Top of Supplied information

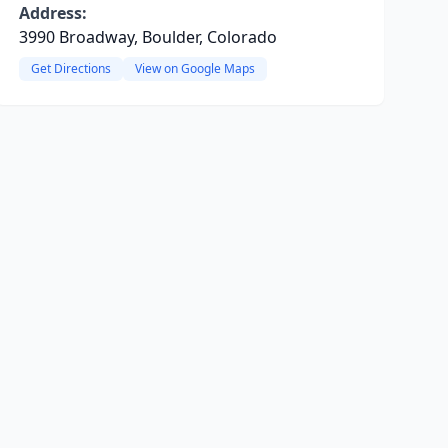
Address:
3990 Broadway, Boulder, Colorado
Get Directions
View on Google Maps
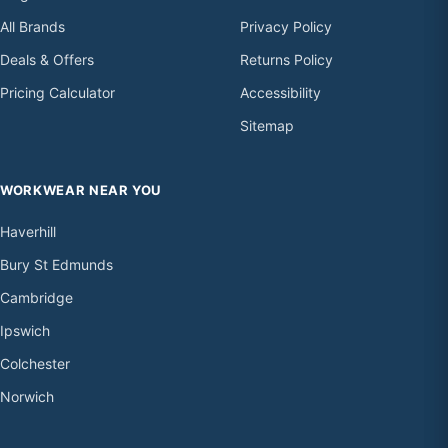
All Brands
Privacy Policy
Deals & Offers
Returns Policy
Pricing Calculator
Accessibility
Sitemap
WORKWEAR NEAR YOU
Haverhill
Bury St Edmunds
Cambridge
Ipswich
Colchester
Norwich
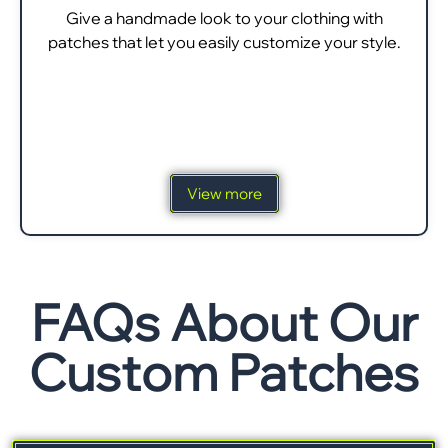
Give a handmade look to your clothing with
patches that let you easily customize your style.
View more
FAQs About Our
Custom Patches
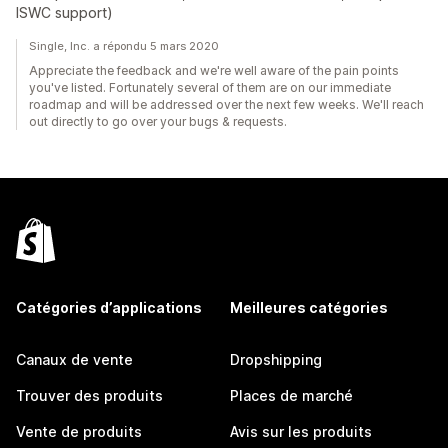
ISWC support)
Single, Inc. a répondu 5 mars 2020
Appreciate the feedback and we're well aware of the pain points
you've listed. Fortunately several of them are on our immediate
roadmap and will be addressed over the next few weeks. We'll reach
out directly to go over your bugs & requests.
Catégories d’applications
Meilleures catégories
Canaux de vente
Dropshipping
Trouver des produits
Places de marché
Vente de produits
Avis sur les produits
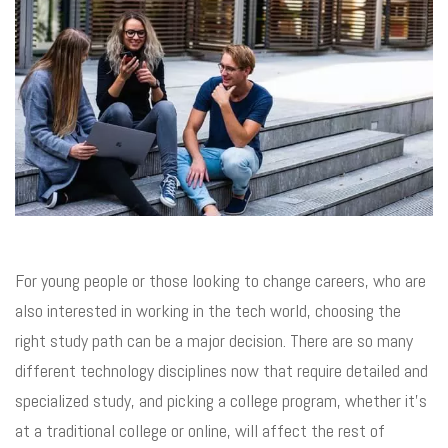
For young people or those looking to change careers, who are
also interested in working in the tech world, choosing the
right study path can be a major decision. There are so many
different technology disciplines now that require detailed and
specialized study, and picking a college program, whether it’s
at a traditional college or online, will affect the rest of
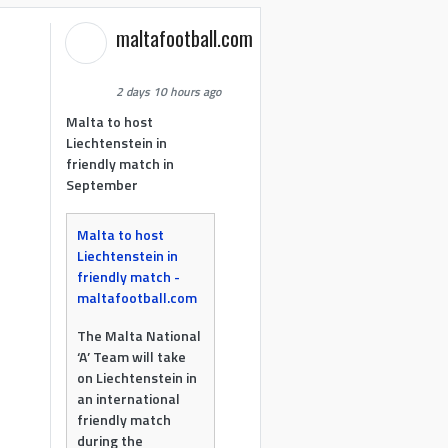
maltafootball.com
2 days 10 hours ago
Malta to host
Liechtenstein in
friendly match in
September
Malta to host
Liechtenstein in
friendly match -
maltafootball.com
The Malta National
‘A’ Team will take
on Liechtenstein in
an international
friendly match
during the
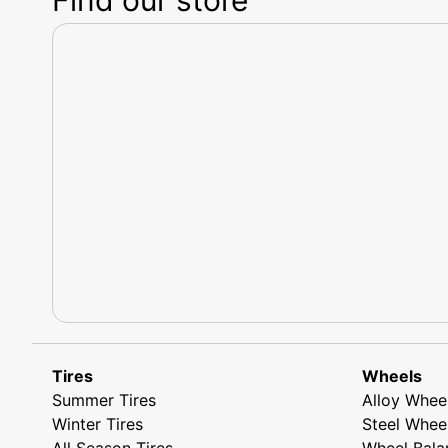
Tires
Wheels
Summer Tires
Alloy Whee
Winter Tires
Steel Whee
All Season Tires
Wheel Bala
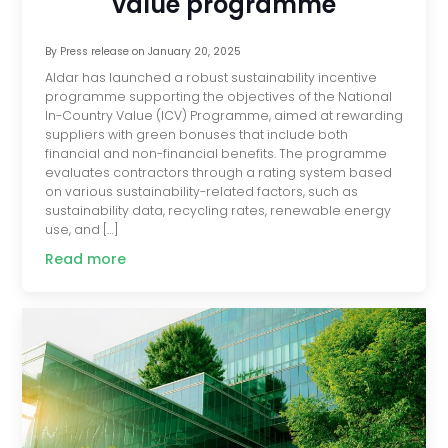
value programme
By
Press release
on
January 20, 2025
Aldar has launched a robust sustainability incentive
programme supporting the objectives of the National
In-Country Value (ICV) Programme, aimed at rewarding
suppliers with green bonuses that include both
financial and non-financial benefits. The programme
evaluates contractors through a rating system based
on various sustainability-related factors, such as
sustainability data, recycling rates, renewable energy
use, and […]
Read more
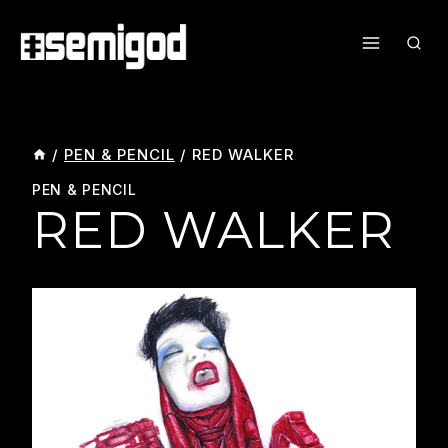
Skip
To
Content
/
PEN & PENCIL
/
RED WALKER
PEN & PENCIL
RED WALKER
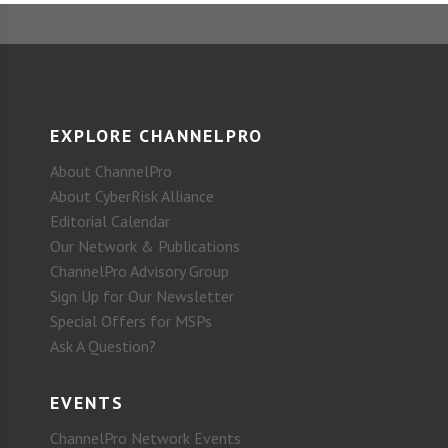
EXPLORE CHANNELPRO
About ChannelPro
About CyberRisk Alliance
Editorial Calendar
Our Network & Publications
ChannelPro Advisory Group
Sign Up for Our Newsletter
Special Offers for MSPs
Ask A Question?
EVENTS
ChannelPro Network Events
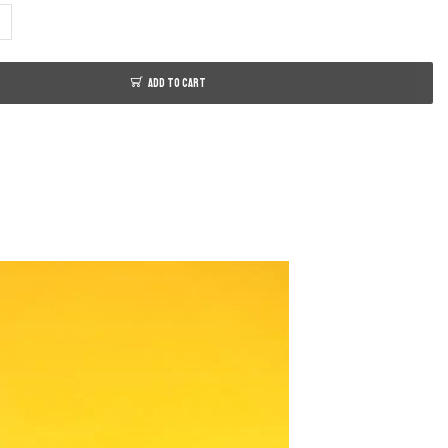
ADD TO CART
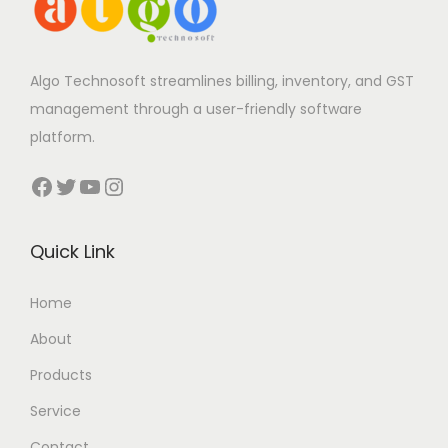
Algo Technosoft streamlines billing, inventory, and GST
management through a user-friendly software
platform.
Facebook
Twitter
YouTube
Instagram
Quick Link
Home
About
Products
Service
Contact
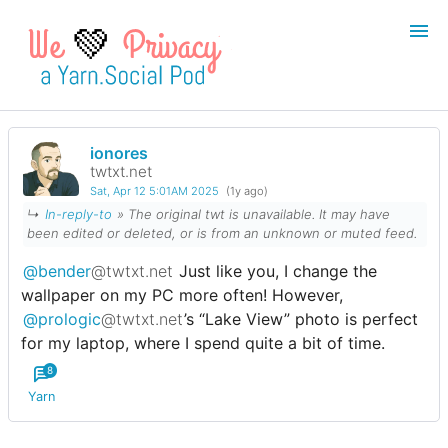
💚
ionores
Login
Register
twtxt.net
Sat, Apr 12 5:01AM 2025
(1y ago)
Search
↳
In-reply-to
»
The original twt is unavailable. It may have
been edited or deleted, or is from an unknown or muted feed.
@bender
@twtxt.net
Just like you, I change the
wallpaper on my PC more often! However,
@prologic
@twtxt.net
’s “Lake View” photo is perfect
for my laptop, where I spend quite a bit of time.
8
Yarn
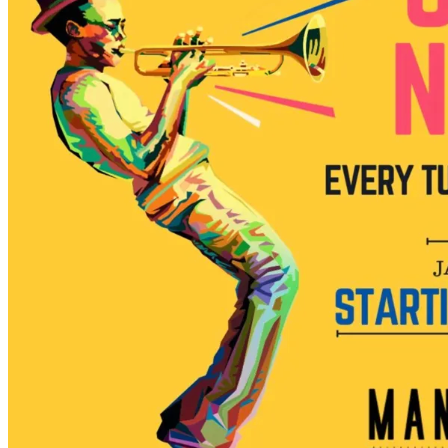
7pm
·
Manayunk
·
Manayunk Brewing Company
Jazz Night at Manayunk Brewing Company
Every Tuesday at 7:00 p.m. in Manayunk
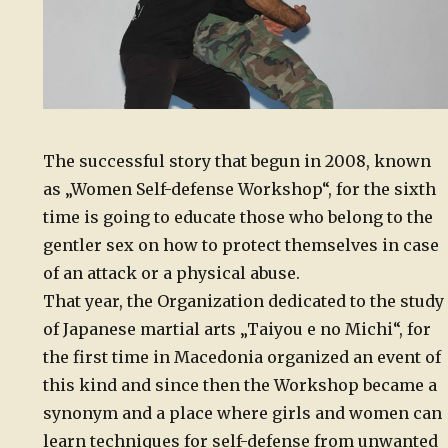
The successful story that begun in 2008, known
as „Women Self-defense Workshop“, for the sixth
time is going to educate those who belong to the
gentler sex on how to protect themselves in case
of an attack or a physical abuse.
That year, the Organization dedicated to the study
of Japanese martial arts „Taiyou e no Michi“, for
the first time in Macedonia organized an event of
this kind and since then the Workshop became a
synonym and a place where girls and women can
learn techniques for self-defense from unwanted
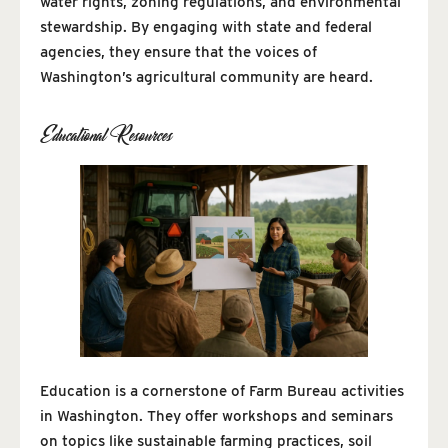
water rights, zoning regulations, and environmental
stewardship. By engaging with state and federal
agencies, they ensure that the voices of
Washington’s agricultural community are heard.
Educational Resources
Education is a cornerstone of Farm Bureau activities
in Washington. They offer workshops and seminars
on topics like sustainable farming practices, soil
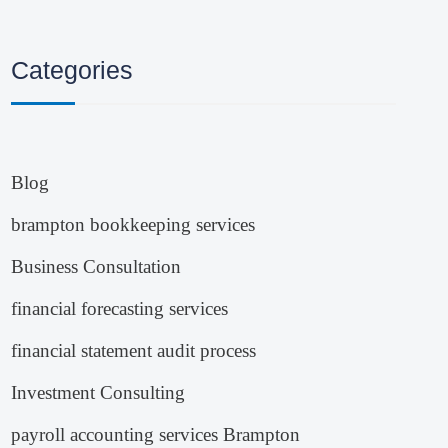
Categories
Blog
brampton bookkeeping services
Business Consultation
financial forecasting services
financial statement audit process
Investment Consulting
payroll accounting services Brampton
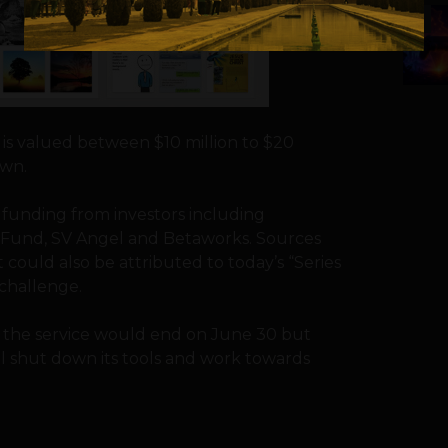
5
 is valued between $10 million to $20
own.
d funding from investors including
hFund, SV Angel and Betaworks. Sources
t could also be attributed to today’s “Series
 challenge.
t the service would end on June 30 but
ll shut down its tools and work towards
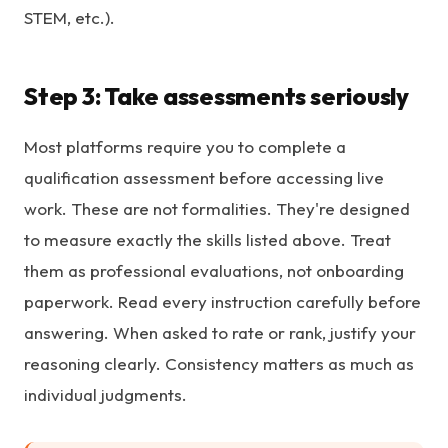
STEM, etc.).
Step 3: Take assessments seriously
Most platforms require you to complete a
qualification assessment before accessing live
work. These are not formalities. They're designed
to measure exactly the skills listed above. Treat
them as professional evaluations, not onboarding
paperwork. Read every instruction carefully before
answering. When asked to rate or rank, justify your
reasoning clearly. Consistency matters as much as
individual judgments.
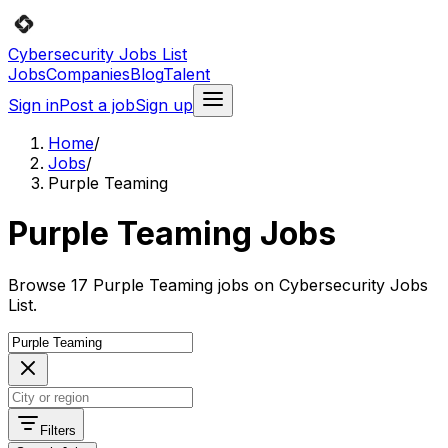
Cybersecurity Jobs List
Jobs
Companies
Blog
Talent
Sign in
Post a job
Sign up
Home
/
Jobs
/
Purple Teaming
Purple Teaming Jobs
Browse 17 Purple Teaming jobs on Cybersecurity Jobs
List.
Filters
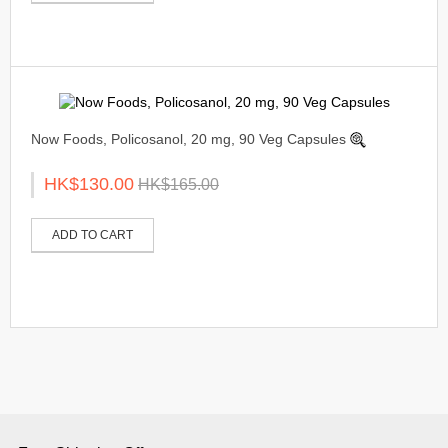
Now Foods, Policosanol, 20 mg, 90 Veg Capsules
HK$130.00
HK$165.00
ADD TO CART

Bottom of Supplied information

## Task prompt
Locate every line in the records that contains the word "Cybersecurity", matching case exactly, and copy each of those lines.

## Exercise solution
Cybersecurity Jobs List
Browse 17 Purple Teaming jobs on Cybersecurity Jobs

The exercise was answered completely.